"No call?" queried Dean Hamilton, laughing nervously, as was his way of modifying the intensity of the situation. "Your capacity to do is your call."

"Being honest with yourself, do you not believe that you can save this church?" argued Brother Harding.

John felt that he could, but his soul still strained within him, and his eyes roved over the audience, the corners of the room and the very beams in the ceiling, as if seeking a way of escape.

Suddenly a man stood up in the back of the church.

"Will he take a side?" this man demanded excitedly, with hoarse impatience. "What side is he on?"

The very crassness of this partisan creature, so seething with personal feeling that he understood nothing of the young man's agony of soul, lashed the tender sensibilities of Hampstead like a scourge, so that all his nature rose in protest. From a figure of cowering doubt, he suddenly stood forth bold and challenging.

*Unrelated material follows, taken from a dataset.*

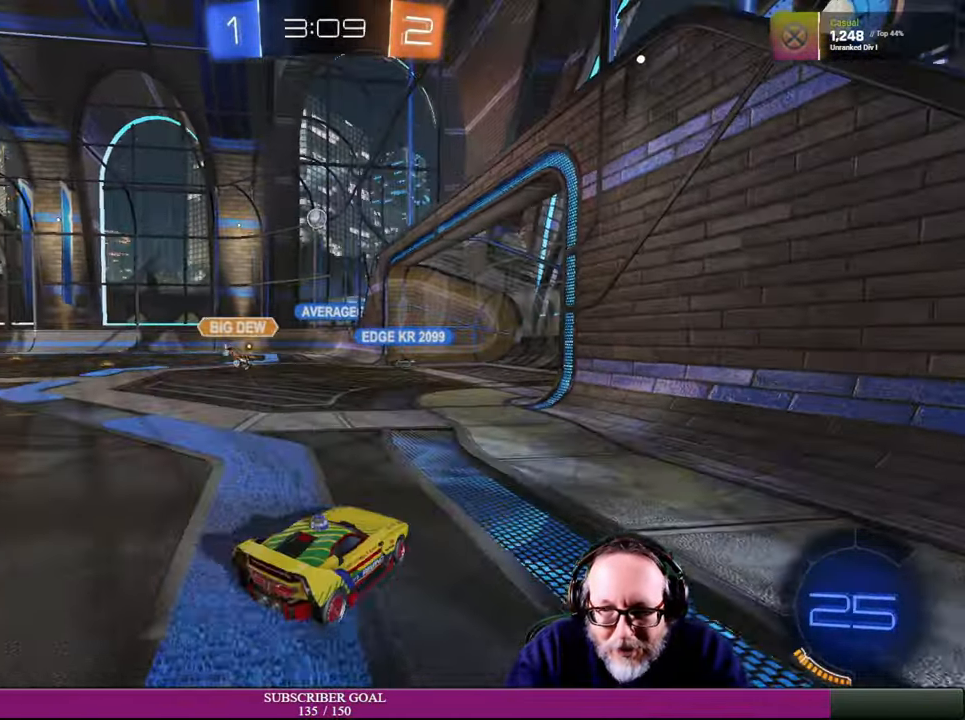
{"buttons": ["R2"], "left_stick": "right", "right_stick": "center", "events": [[150, "left_stick", "center"], [283, "left_stick", "right"]]}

"No!" he thundered. "I will not take a side! The curse of God is upon sides, and every man and every woman who takes a side in His church! I will take the Lord's side. I challenge every one of you who is willing to leave his or her petty personal feeling in this controversy, for to-night and forever, to come out here and stand beside me. I place my life career upon the issue. I will let your coming be my call. If you call me, I will answer. If you do not, God has set me free from any responsibility to you."

The questioning partisan sank down abashed before such prophetic fervor. John stood waiting. No eye looked at any other eye but his. The silence was electric and pregnant, but brief, broken almost immediately by a low, rumbling sound and the rattle of wheels against chairs. The Angel of the Chair, propelling her vehicle herself, was coming to take her place beside John.

She had barely reached the front when the tall form of Elder Burbeck was seen to advance stiffly and offer his hand to Hampstead.

The venerable Elder Lukenbill, goat-whiskered and doddering, leader of the Aleshire faction, hesitated only long enough to gloat a little at this spectacle of his rival, Burbeck, eating humble pie, and then, prodded from behind, arose and careened on weak knees down the aisle.